Thursday, October 1, 2009

Brokers: How they are doing all they can to NOT benefit you (from a group health broker)

As a group health insurance consumer, you naturally look for an educated adviser to point you in the right direction for decisions regarding health care. As a result, you turn to the internet or the yellow pages to find yourself a qualified benefits broker. You find a benefits broker/consultant with all the right qualifications and a snazzy eye-popping, sophisticated website. What could go wrong?

In this discussion I hope to share some insight to health care consumers why brokers may be doing all they can to not help you. Let me back up by saying that the role of the benefits consultant/broker has changed dramatically since 1995. As a traditional broker, your job in 1995 was quite a bit different. You were working harder to land accounts and you were paid considerably less because the premiums were lower (before the super-inflation period of recent). Today it is quite common to have a fully insured premium renewal increase between 12-15%. As a result, employers are having to reduce their benefits to cut cost or implement a higher deductible to get to the premium level they were at before the renewal. This is no opportunity to reduce cost and avoid disgruntled employees.

There are a number of reasons why the brokers are not interested and will do whatever they can in order to get you to buy into the fully insured premiums with the lower deductibles.

1.) The brokers are paid commissions on the business they put with Blue Cross Blue Shield, or any other fully insured carrier (could be Harvard Pilgrim, Tufts, Aetna, Cigna, United Health Care). They are paid commission on a scale back basis starting at 3% and making its way back down throughout the policy year. The more premium they sell, the larger their commission portion is. By recommending higher deductibles, the premium reduces and they lose commission money.

2.) The brokers are paid "override" commissions on the business at the end of the year. This is where the majority of their money is made. They receive a closing year bonus on their block of business. They are offered two types of bonuses: contingency bonuses and persist-ency bonuses. Contingency bonuses are based on the amount of new business they have with Blue Cross Blue Shield. Each bonus amount is dependent on the individual broker's performance with Blue Cross Blue Shield. The second type of year end bonus is persist-ency bonus. This is for keeping their book of business with Blue Cross Blue Shield and renewing cases with the 12-15% increases. Therefore, the brokers are not motivated to sell employers the cheaper health insurance because they are penalized on their WHOLE block of business if they move cases to a different carrier or self-funded account. I repeat, the ENTIRE book of business they have with Blue Cross Blue Shield so naturally their selection of interest tends to fall with the fully insured carriers.

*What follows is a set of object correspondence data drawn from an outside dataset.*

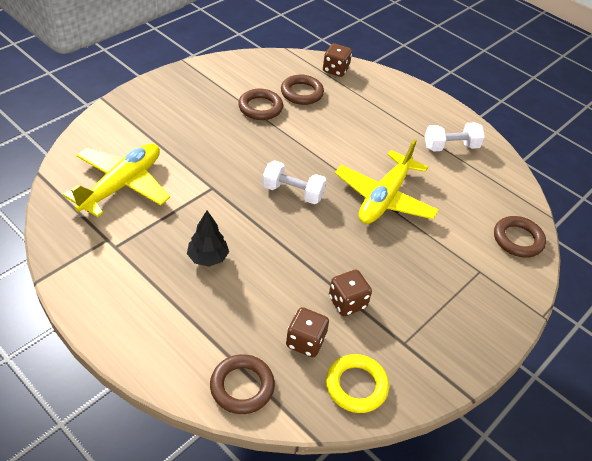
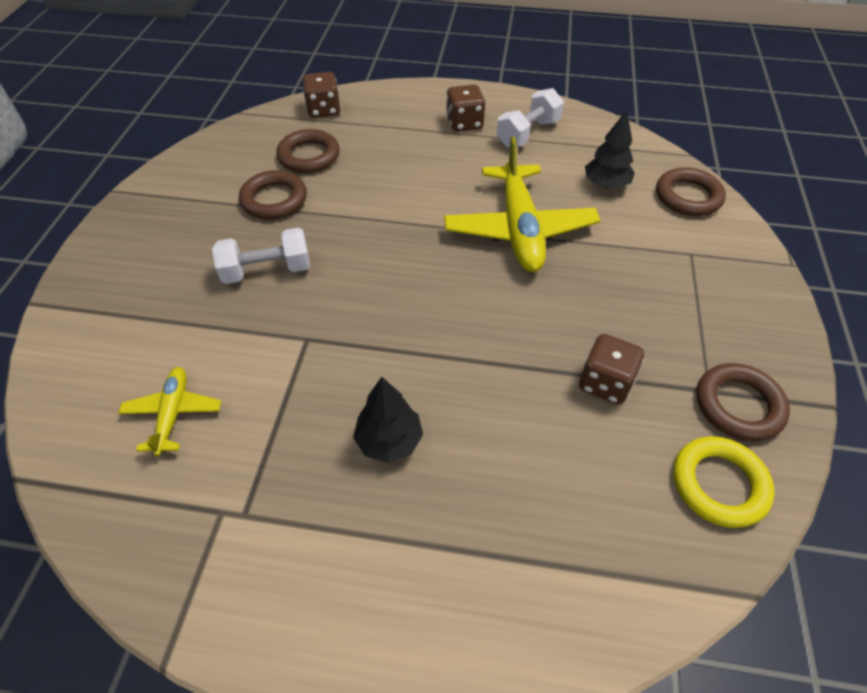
camera: 30 degrees left, 5 degrees up
yellow plane [63,144,170,217] -> yellow plane [118,367,221,456], size x0.51
brown ring [210,354,275,414] -> brown ring moved to [697,363,790,441]
white dumbbell [262,161,326,204] -> white dumbbell moved to [212,227,310,284]
brown dice [286,307,329,357] -> brown dice moved to [446,84,486,132]
none -> black tree [585,110,635,188]

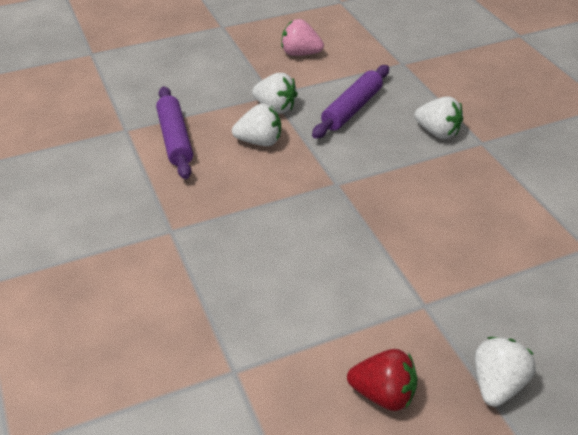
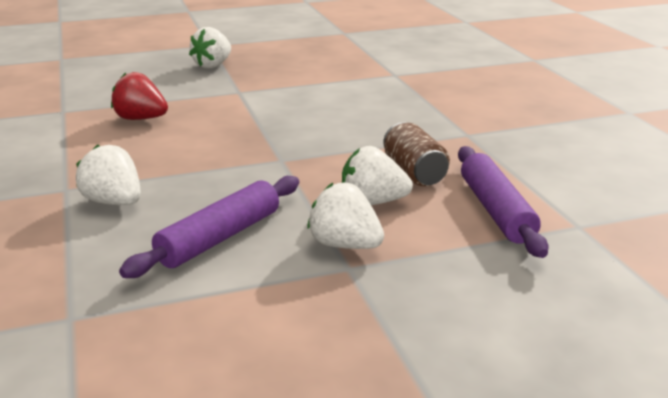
camera: 175 degrees left, 15 degrees down
pink strawberry [282,19,324,56] -> none
red strawberry [347,349,417,411] -> red strawberry moved to [111,72,168,120]
none -> brown can [383,122,450,186]

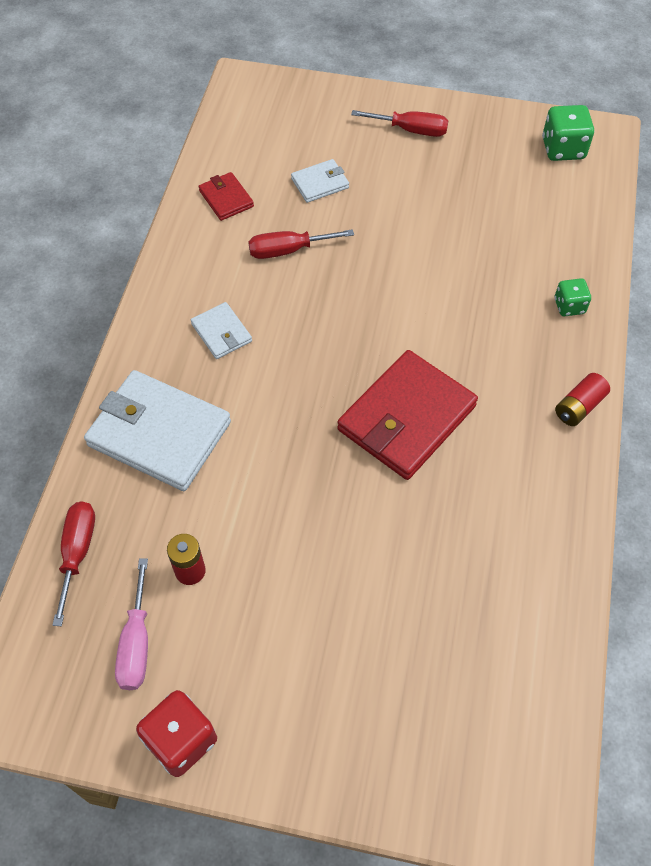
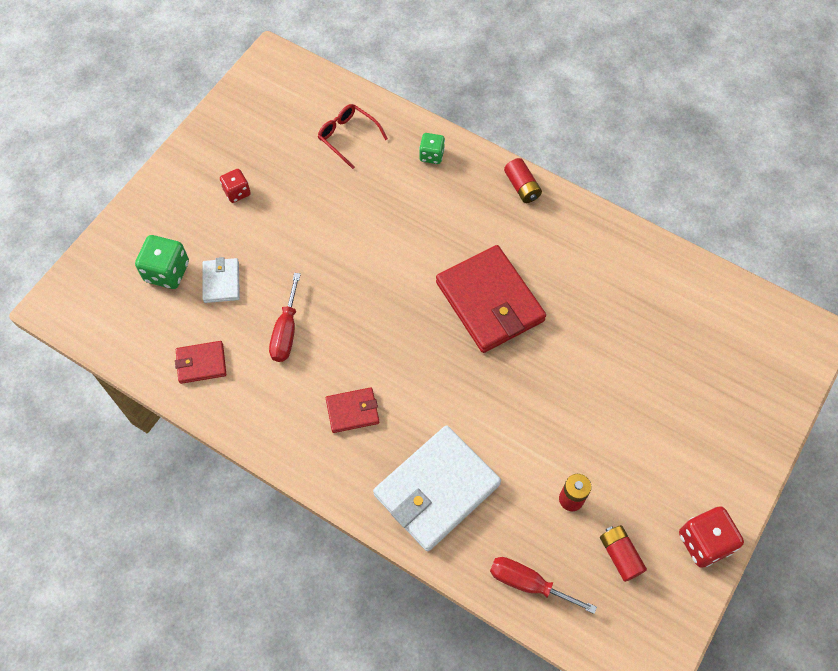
camera: 70 degrees left, 5 degrees up
pink screwdriver [115,558,148,690] -> red battery [600,525,647,582]
white wallet [191,302,252,359] -> red wallet [326,387,379,433]
red screwdriver [351,110,448,137] -> none
green dice [542,105,594,161] -> green dice moved to [135,235,189,289]
none -> red dice [220,169,251,203]
none -> red glasses [318,104,388,169]

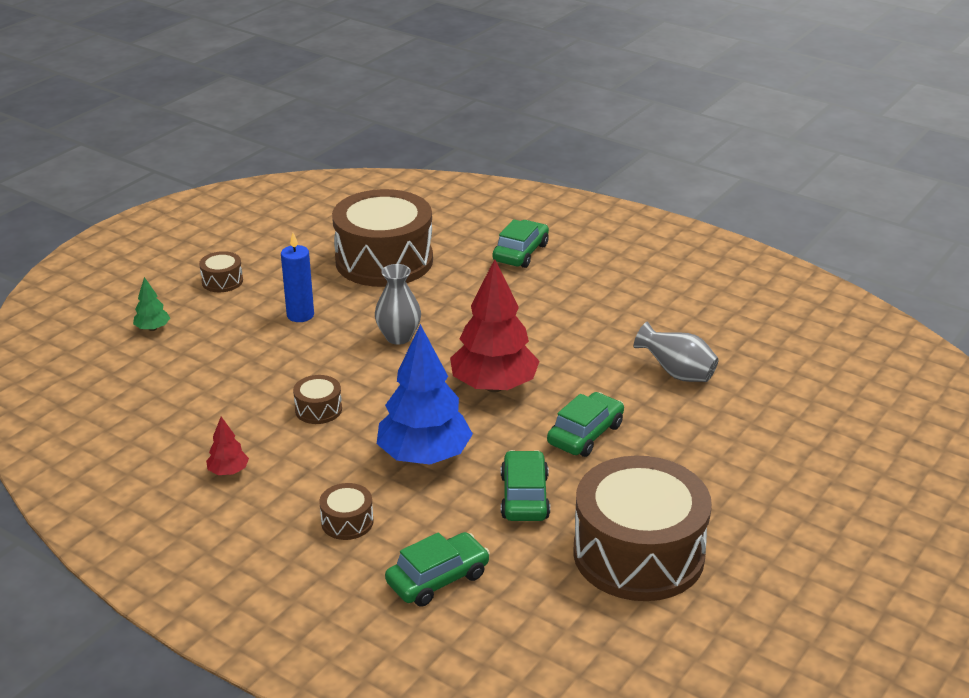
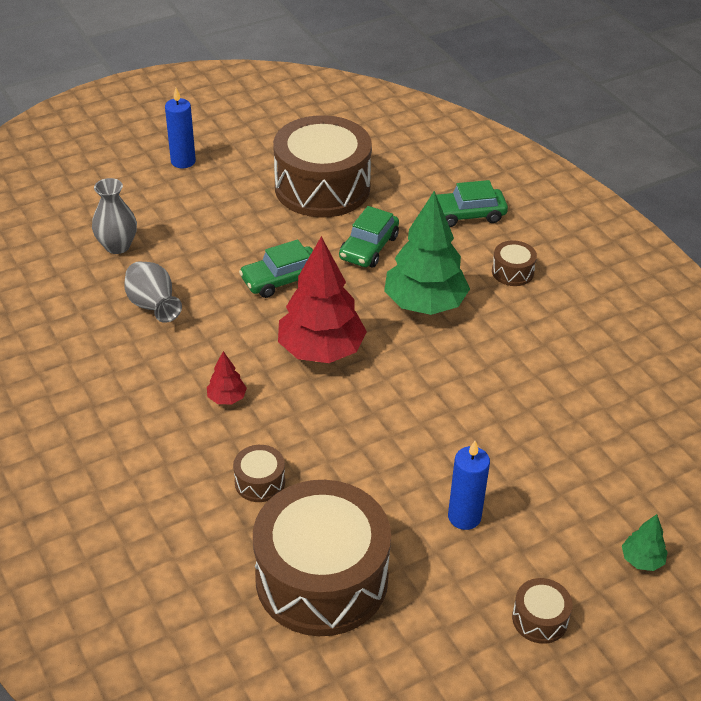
camera: 155 degrees left, 10 degrees up
red tree [206,417,249,475] -> red tree moved to [207,351,247,405]
brown drum [293,375,342,424] -> brown drum moved to [233,445,285,502]
grey vase [375,264,421,345] -> grey vase moved to [92,178,137,254]
blue tree [377,324,473,464] -> green tree [384,191,470,315]
green car [493,219,549,268] -> none
none -> blue candle [165,88,196,168]

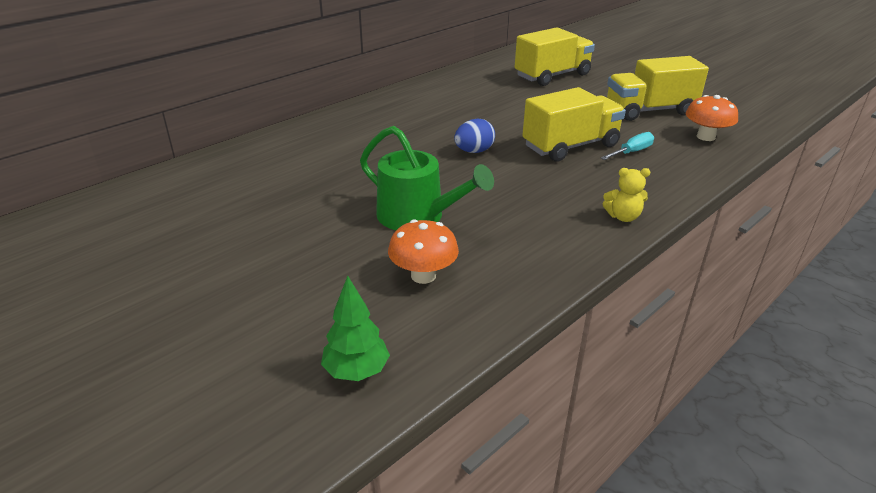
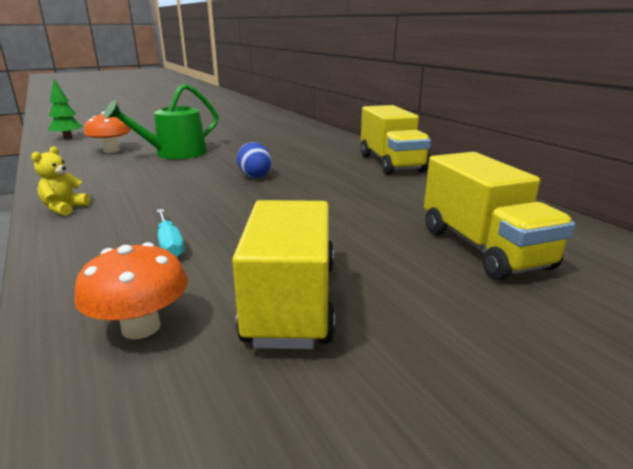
camera: 105 degrees right, 10 degrees down
yellow truck [522,87,626,162] -> yellow truck moved to [361,105,431,175]

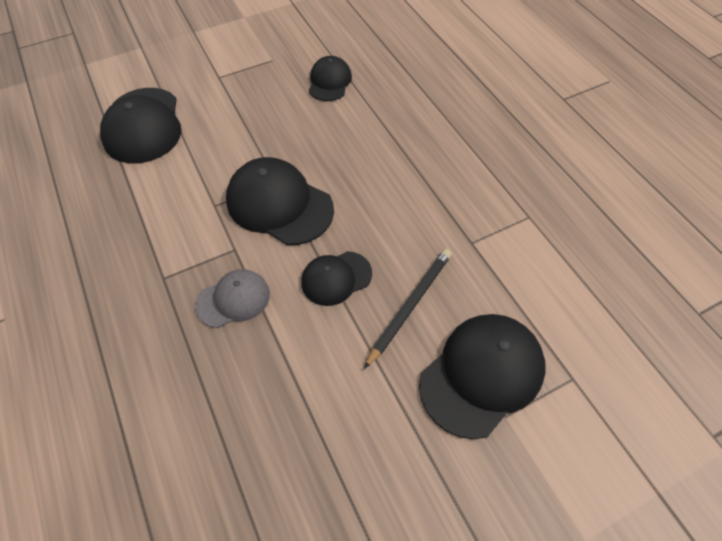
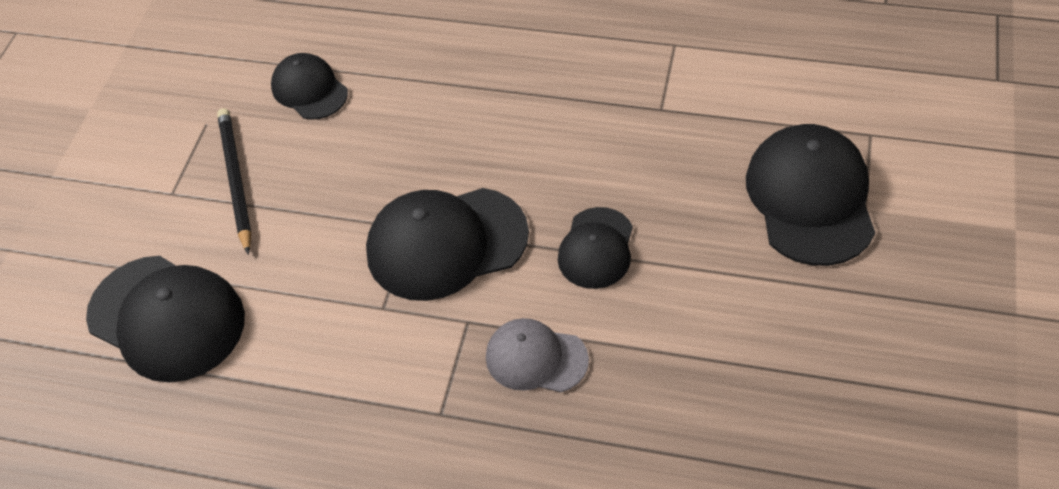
camera: 45 degrees left, 5 degrees down
grey cap [195,269,270,328] -> grey cap turned 90 degrees counterclockwise [486,318,589,392]
black pencil [364,249,452,369] -> black pencil moved to [217,108,252,255]

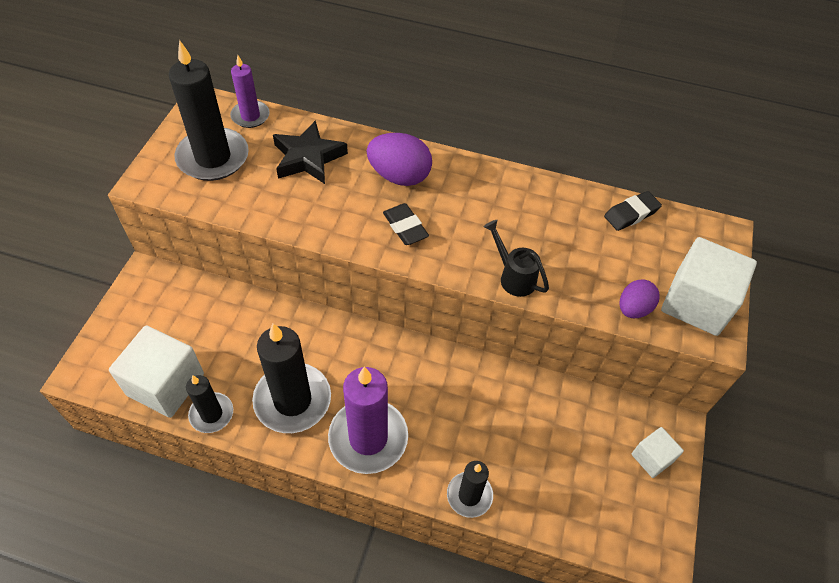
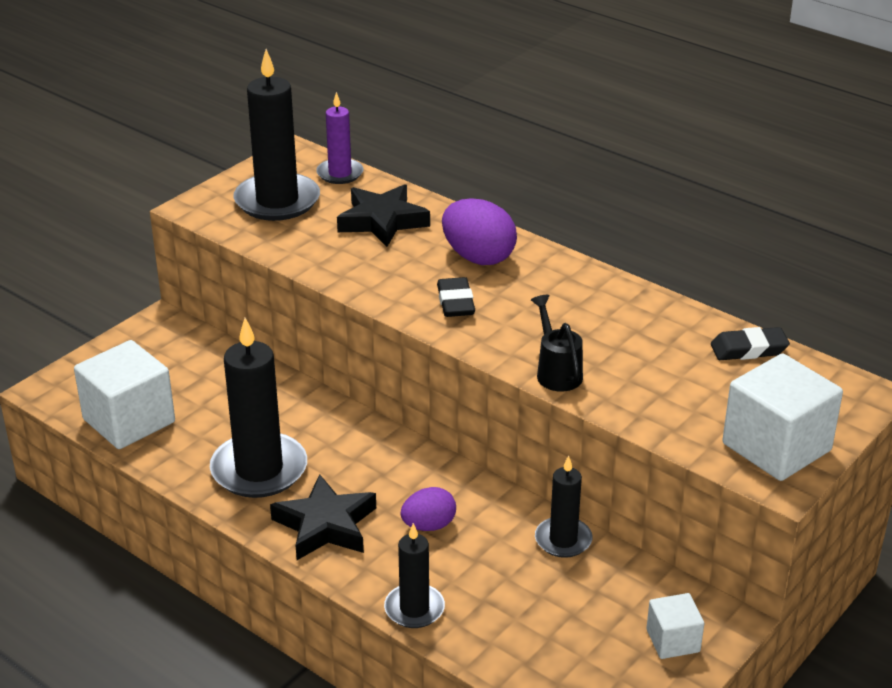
camera: 25 degrees right, 20 degrees down
black candle [186,375,233,433] -> black candle moved to [535,455,593,558]
purple candle [328,367,408,474] -> black star [270,474,376,560]
purple egg [620,279,660,318] -> purple egg moved to [400,487,456,531]

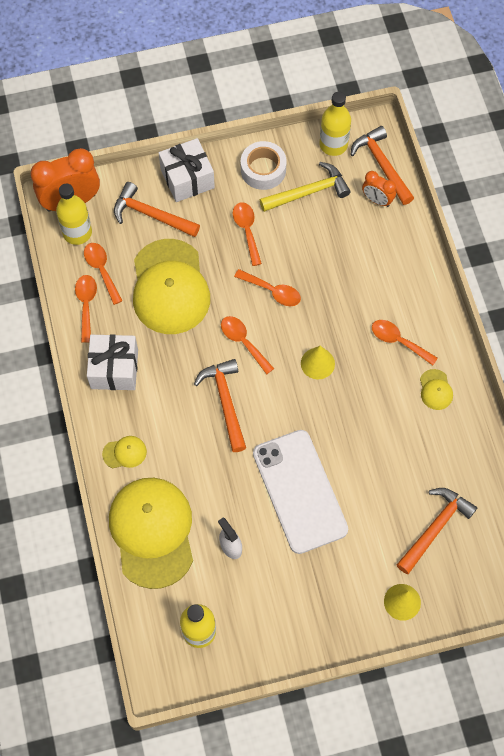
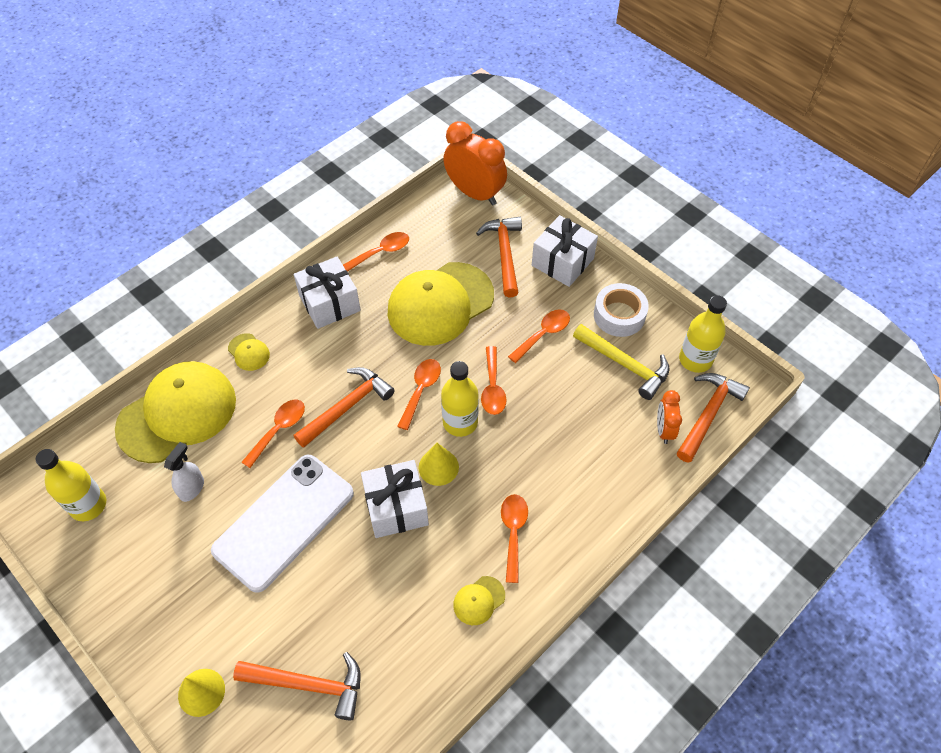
camera: 60 degrees right, 10 degrees down
yellow bottle [56,184,92,245] -> yellow bottle moved to [441,361,479,437]
orange spoon [84,243,123,305] -> orange spoon moved to [241,400,305,468]
none -> white gift [361,460,429,538]

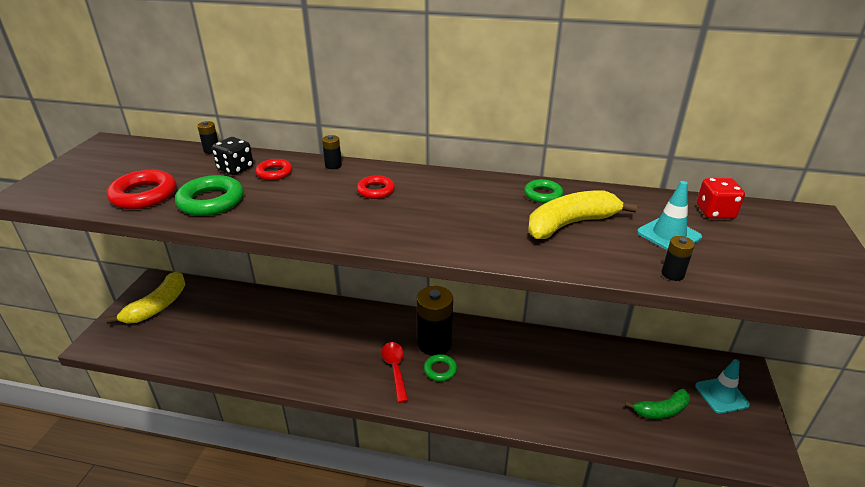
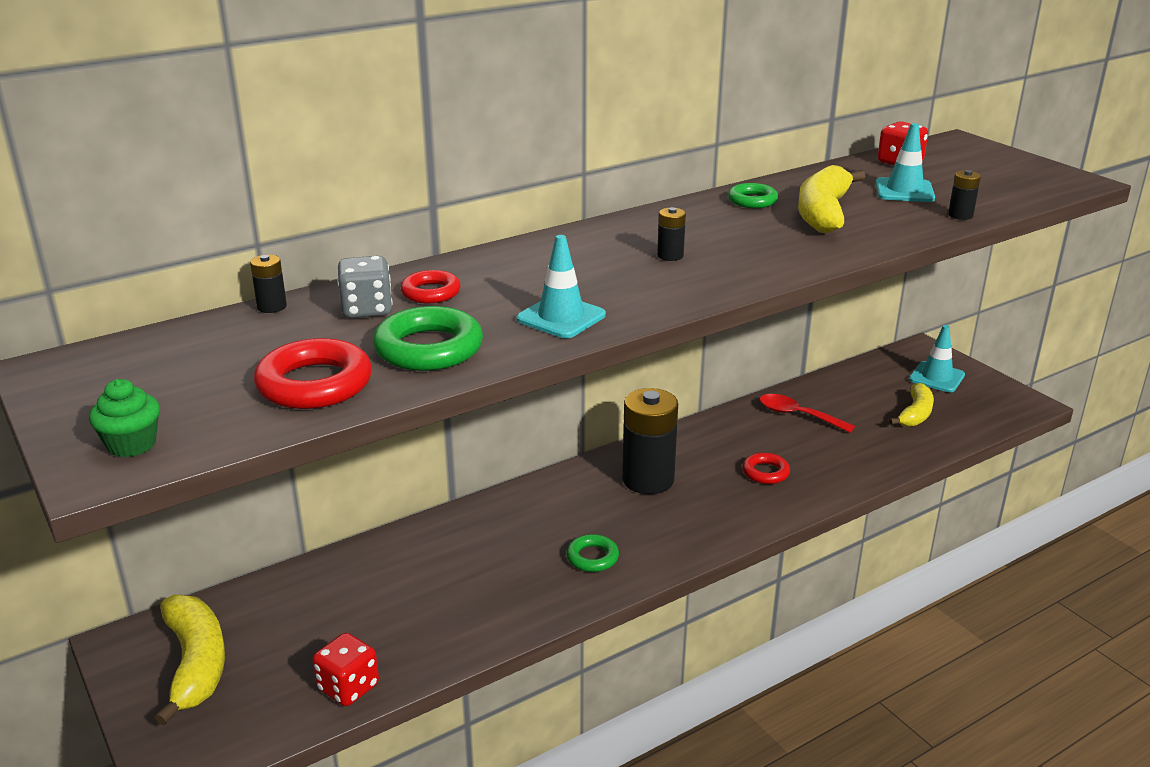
camera: 45 degrees left, 5 degrees down
black dice [212,137,254,175] -> grey dice [337,256,393,318]
black battery [322,135,342,169] -> black battery moved to [657,207,686,261]
red ring [357,175,395,199] -> red ring moved to [742,453,790,484]
red spoon [382,342,408,403] -> red spoon moved to [760,394,855,433]
green ring [424,354,457,381] -> green ring moved to [566,534,619,572]
green banana [625,389,690,419] -> yellow banana [889,383,934,427]
none -> green cupcake [89,379,160,457]
none -> red dice [312,633,379,706]
none -> turquoise traffic cone [516,235,606,338]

Brokers have become fat and happy. As a result there is a tarnish to even a title of "broker" and many brokers are swapping their titles to consultant or adviser.

As a result, I would encourage any employer to shop their quote with more than one broker. Let the brokers compete for producing the cheaper health care cost and bring competition back into the equation, true competition!

For more information on our company and our benefit specialists please visit our website.

We are dedicated to finding the affordable solution and keeping YOUR best interest ahead of ours. We value relationship and ethics and that is why our best interest is YOU.

In addition, many brokers will tell you that your company is too small to self fund or self insure. This may be the case; however, it is dependent on many factors besides size of your company such as age and nature of industry.

The brokers will tell you this to keep you fully insured and to keep you buying into the larger premiums, while keeping their pockets deep.